De verborgen gevoelswereld van leidinggevenden
In mijn werk als coach kom ik vaak in contact met leidinggevenden, zowel individueel als in intervisie met collega’s. Dit zijn vaak de zeldzame momenten waarop zij zichzelf de tijd gunnen om stil te staan en te reflecteren op hun werk. Wanneer ze dat doen, ontstaat er een waardevolle kans om in contact te komen met hun innerlijke wereld: Hoe voel ik me in mijn werk? Wat gaat er goed, en wat kan beter? Wat zijn de mooie én de schaduwzijden van mijn werk en de organisatie? Het is indrukwekkend om te zien hoeveel leidinggevenden bereid zijn te delen als ze de ruimte krijgen en de veiligheid voelen om dat te doen. Helaas geven velen dit maar aan weinigen prijs, alsof het niet geaccepteerd wordt. Wat er dan naar voren komt, zijn emoties, verlangens en dromen die juist cruciale informatie bevatten – zowel voor de leidinggevende zelf als voor de organisatie en de teams die ze aansturen. Daar kom ik later op terug.

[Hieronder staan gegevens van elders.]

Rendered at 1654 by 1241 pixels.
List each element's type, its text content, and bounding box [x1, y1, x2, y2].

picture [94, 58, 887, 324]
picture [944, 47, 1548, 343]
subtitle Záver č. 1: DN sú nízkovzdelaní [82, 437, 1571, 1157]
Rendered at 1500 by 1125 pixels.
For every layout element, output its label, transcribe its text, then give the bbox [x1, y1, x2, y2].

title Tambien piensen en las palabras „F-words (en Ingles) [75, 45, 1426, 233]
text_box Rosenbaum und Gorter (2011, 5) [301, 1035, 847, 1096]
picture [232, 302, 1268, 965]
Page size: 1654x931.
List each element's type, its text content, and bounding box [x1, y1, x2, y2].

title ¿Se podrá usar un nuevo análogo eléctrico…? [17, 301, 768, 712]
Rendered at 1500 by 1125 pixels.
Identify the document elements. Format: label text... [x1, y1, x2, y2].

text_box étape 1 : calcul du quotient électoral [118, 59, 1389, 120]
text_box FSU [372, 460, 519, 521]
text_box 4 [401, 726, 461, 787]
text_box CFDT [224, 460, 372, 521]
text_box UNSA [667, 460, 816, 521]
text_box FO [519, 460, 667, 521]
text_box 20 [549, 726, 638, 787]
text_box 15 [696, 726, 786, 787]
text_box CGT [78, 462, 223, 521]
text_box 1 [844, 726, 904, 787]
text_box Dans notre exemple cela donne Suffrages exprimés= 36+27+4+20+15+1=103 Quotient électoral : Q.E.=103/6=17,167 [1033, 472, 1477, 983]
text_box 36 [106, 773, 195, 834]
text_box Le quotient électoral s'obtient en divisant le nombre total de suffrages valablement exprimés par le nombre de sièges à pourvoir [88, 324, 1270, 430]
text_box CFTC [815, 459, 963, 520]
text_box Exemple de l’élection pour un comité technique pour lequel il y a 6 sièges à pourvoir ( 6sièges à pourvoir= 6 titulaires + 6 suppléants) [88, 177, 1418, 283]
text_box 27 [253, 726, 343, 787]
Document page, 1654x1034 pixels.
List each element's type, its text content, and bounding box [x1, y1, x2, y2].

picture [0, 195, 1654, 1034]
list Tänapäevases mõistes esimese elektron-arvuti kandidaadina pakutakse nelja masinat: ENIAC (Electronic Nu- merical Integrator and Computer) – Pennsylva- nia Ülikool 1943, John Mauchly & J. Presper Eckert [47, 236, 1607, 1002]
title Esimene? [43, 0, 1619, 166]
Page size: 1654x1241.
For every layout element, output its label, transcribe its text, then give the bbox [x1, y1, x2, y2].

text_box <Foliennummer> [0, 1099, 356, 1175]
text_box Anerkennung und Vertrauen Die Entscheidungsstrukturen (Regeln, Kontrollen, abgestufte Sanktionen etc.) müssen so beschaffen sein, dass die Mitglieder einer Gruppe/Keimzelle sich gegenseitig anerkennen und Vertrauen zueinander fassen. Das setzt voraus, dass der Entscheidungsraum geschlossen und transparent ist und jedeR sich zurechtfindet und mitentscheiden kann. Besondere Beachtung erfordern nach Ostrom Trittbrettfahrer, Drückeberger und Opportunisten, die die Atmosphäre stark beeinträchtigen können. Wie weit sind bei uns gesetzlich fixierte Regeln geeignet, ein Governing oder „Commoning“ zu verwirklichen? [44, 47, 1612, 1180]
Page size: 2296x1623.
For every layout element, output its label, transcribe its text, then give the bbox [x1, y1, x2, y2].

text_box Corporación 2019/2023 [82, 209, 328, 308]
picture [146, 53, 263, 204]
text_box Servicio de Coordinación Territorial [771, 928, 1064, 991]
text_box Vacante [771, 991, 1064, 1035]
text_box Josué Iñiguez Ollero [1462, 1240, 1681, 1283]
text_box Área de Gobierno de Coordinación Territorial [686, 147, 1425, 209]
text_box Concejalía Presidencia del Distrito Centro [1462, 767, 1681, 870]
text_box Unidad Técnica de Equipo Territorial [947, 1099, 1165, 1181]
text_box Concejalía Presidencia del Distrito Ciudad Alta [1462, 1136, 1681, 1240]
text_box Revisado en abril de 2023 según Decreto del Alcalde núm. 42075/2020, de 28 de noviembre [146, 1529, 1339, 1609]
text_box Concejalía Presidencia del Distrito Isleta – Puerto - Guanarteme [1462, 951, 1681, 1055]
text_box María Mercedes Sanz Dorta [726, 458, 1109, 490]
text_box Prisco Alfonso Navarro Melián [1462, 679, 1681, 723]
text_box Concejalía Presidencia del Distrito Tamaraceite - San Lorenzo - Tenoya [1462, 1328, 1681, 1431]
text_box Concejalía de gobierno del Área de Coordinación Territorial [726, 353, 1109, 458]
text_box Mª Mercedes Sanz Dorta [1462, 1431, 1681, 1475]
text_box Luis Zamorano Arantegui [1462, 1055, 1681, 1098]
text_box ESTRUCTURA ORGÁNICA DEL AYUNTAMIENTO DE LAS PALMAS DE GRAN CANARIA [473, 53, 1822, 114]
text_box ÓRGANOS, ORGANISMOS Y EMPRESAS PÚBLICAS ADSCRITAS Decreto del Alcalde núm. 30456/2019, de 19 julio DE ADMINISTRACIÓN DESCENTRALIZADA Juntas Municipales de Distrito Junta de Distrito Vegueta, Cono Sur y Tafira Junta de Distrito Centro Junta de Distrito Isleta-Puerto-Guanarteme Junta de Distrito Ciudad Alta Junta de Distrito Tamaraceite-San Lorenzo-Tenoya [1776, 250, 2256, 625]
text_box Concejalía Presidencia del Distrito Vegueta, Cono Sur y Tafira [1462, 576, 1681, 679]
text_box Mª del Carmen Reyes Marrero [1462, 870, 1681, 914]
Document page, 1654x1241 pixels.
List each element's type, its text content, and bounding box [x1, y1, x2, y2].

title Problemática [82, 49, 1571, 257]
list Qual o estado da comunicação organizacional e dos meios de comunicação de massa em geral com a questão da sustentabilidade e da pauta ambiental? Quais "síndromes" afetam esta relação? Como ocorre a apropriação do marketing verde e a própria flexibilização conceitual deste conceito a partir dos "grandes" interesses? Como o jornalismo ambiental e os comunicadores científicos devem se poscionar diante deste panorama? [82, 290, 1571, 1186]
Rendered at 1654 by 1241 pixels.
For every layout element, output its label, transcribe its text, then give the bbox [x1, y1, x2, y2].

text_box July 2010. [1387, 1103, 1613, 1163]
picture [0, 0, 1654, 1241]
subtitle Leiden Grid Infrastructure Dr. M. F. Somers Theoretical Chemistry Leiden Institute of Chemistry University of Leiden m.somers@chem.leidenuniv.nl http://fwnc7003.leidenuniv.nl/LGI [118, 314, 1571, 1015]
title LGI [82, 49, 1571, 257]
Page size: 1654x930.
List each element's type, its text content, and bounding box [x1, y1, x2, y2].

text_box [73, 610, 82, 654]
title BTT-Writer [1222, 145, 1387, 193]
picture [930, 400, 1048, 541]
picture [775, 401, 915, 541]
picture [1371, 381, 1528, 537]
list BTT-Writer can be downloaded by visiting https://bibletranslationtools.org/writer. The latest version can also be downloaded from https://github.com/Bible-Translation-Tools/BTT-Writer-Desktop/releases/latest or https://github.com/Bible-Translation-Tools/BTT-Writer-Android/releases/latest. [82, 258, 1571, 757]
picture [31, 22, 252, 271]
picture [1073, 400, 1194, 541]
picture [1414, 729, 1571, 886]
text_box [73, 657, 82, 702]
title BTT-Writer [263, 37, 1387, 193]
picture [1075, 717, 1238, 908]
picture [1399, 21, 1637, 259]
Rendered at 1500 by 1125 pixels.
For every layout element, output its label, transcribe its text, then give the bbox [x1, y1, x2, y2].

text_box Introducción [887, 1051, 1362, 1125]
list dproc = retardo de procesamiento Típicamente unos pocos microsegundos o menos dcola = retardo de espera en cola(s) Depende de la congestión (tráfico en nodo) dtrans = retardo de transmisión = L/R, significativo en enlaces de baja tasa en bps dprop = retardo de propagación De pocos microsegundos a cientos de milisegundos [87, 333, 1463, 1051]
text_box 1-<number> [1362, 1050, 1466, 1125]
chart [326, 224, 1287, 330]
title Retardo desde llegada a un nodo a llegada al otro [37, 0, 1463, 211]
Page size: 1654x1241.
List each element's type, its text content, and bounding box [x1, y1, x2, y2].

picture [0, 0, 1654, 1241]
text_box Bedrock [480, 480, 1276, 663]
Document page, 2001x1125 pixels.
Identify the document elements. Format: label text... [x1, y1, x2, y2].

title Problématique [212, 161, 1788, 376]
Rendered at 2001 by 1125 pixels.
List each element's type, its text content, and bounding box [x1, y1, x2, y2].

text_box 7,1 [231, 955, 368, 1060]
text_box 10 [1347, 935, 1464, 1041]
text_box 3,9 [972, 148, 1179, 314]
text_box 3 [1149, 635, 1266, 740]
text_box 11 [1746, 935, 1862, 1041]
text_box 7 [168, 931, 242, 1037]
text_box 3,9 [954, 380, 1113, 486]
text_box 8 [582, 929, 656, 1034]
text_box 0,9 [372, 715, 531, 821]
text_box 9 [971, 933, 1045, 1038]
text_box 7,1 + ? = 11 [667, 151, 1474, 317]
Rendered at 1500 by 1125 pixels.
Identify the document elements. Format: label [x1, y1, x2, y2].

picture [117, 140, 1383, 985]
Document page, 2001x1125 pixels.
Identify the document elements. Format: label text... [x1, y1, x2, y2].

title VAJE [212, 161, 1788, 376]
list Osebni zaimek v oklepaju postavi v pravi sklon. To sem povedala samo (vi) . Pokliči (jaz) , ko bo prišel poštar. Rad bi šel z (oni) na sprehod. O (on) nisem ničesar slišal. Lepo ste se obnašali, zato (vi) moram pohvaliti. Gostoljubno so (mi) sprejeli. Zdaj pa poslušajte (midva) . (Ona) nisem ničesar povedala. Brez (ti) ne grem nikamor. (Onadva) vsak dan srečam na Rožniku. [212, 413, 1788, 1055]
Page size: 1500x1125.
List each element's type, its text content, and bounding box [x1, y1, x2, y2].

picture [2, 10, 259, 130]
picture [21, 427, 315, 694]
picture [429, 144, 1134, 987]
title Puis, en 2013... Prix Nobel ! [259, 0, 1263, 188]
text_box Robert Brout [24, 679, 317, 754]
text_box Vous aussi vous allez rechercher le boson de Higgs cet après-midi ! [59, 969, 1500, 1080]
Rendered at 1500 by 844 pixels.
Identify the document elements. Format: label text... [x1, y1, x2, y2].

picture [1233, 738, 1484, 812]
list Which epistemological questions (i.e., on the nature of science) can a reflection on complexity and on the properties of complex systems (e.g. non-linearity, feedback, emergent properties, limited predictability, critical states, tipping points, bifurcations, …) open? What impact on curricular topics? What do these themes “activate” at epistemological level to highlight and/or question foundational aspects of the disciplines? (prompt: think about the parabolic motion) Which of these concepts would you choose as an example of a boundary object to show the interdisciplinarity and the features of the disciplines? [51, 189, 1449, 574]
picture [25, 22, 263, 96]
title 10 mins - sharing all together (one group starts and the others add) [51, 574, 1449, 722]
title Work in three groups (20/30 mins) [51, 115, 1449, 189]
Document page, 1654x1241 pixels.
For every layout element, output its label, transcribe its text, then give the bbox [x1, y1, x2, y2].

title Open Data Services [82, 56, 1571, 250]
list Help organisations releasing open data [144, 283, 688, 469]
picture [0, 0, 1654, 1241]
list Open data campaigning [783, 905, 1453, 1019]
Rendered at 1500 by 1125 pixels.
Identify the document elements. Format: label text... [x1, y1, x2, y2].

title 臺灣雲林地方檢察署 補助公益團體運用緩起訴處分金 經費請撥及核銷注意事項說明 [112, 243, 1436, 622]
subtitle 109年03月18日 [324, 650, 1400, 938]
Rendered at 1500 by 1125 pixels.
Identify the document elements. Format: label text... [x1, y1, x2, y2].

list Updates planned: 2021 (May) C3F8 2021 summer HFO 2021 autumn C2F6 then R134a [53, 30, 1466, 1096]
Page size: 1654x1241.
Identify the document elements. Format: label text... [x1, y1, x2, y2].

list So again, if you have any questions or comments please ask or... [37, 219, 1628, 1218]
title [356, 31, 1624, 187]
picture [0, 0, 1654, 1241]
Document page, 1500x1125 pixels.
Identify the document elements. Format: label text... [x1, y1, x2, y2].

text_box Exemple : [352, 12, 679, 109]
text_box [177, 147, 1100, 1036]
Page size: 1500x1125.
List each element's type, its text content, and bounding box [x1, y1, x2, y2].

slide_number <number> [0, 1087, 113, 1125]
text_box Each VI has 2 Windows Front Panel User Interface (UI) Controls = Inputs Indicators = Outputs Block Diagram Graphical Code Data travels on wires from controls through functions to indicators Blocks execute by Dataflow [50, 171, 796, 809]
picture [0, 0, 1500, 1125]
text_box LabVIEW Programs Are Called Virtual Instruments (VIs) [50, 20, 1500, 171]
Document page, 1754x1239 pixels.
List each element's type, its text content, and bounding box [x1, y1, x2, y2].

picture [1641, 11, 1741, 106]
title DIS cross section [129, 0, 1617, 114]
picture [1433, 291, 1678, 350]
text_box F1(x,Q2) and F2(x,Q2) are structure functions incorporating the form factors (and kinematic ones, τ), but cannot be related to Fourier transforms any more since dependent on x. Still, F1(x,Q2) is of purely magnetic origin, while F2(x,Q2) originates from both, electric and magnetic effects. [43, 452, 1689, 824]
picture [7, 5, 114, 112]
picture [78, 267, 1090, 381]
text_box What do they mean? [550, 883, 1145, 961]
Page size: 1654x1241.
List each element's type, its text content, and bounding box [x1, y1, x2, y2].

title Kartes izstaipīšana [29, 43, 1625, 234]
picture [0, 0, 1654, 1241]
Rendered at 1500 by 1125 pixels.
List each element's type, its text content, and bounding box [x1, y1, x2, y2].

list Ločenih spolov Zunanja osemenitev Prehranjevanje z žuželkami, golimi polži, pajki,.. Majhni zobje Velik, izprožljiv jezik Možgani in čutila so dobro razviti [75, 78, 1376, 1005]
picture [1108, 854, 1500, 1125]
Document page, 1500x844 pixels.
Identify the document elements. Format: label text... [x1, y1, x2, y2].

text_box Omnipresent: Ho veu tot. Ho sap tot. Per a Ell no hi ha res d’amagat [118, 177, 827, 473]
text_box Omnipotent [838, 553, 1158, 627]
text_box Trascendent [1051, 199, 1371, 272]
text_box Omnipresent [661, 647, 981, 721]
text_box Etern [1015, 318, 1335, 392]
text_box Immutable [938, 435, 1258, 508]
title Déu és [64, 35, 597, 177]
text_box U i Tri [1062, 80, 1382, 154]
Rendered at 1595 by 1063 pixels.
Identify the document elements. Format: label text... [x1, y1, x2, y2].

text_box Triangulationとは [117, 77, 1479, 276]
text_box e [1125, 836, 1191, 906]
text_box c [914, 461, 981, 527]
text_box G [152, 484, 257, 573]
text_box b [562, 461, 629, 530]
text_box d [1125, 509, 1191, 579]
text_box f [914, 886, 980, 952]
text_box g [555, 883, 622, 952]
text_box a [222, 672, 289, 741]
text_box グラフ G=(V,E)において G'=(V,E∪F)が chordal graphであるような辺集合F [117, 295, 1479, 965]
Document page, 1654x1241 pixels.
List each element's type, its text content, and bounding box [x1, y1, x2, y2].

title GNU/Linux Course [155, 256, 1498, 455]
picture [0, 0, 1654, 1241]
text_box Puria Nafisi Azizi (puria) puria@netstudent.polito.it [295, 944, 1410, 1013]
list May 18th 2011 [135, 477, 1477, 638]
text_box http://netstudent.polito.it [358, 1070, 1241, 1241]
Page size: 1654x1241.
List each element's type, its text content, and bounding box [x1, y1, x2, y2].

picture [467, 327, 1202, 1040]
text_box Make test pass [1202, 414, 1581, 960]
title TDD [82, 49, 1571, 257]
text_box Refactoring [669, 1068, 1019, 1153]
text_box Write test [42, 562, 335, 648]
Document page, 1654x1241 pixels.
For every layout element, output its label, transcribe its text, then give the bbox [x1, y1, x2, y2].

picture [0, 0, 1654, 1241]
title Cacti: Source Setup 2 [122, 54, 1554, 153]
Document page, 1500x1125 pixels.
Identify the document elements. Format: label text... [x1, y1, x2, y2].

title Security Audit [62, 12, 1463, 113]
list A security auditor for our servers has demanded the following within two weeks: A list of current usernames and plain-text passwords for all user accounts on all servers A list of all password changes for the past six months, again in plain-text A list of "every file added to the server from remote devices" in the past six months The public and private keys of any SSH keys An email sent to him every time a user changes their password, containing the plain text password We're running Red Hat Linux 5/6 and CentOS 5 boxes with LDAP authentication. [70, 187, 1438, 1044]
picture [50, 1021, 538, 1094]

Het effect van kwetsbaarheid op leidinggevenden
Het blijft me fascineren hoe groot het verschil is tussen een leidinggevende die met de welbekende ‘olifantenhuid’ of het ‘harnas’ binnenkomt, en degene die bereid is dat harnas af te leggen. Zonder harnas is er ruimte om te voelen, en om te delen wat er van binnen speelt. Dit is voor veel mensen echter niet makkelijk.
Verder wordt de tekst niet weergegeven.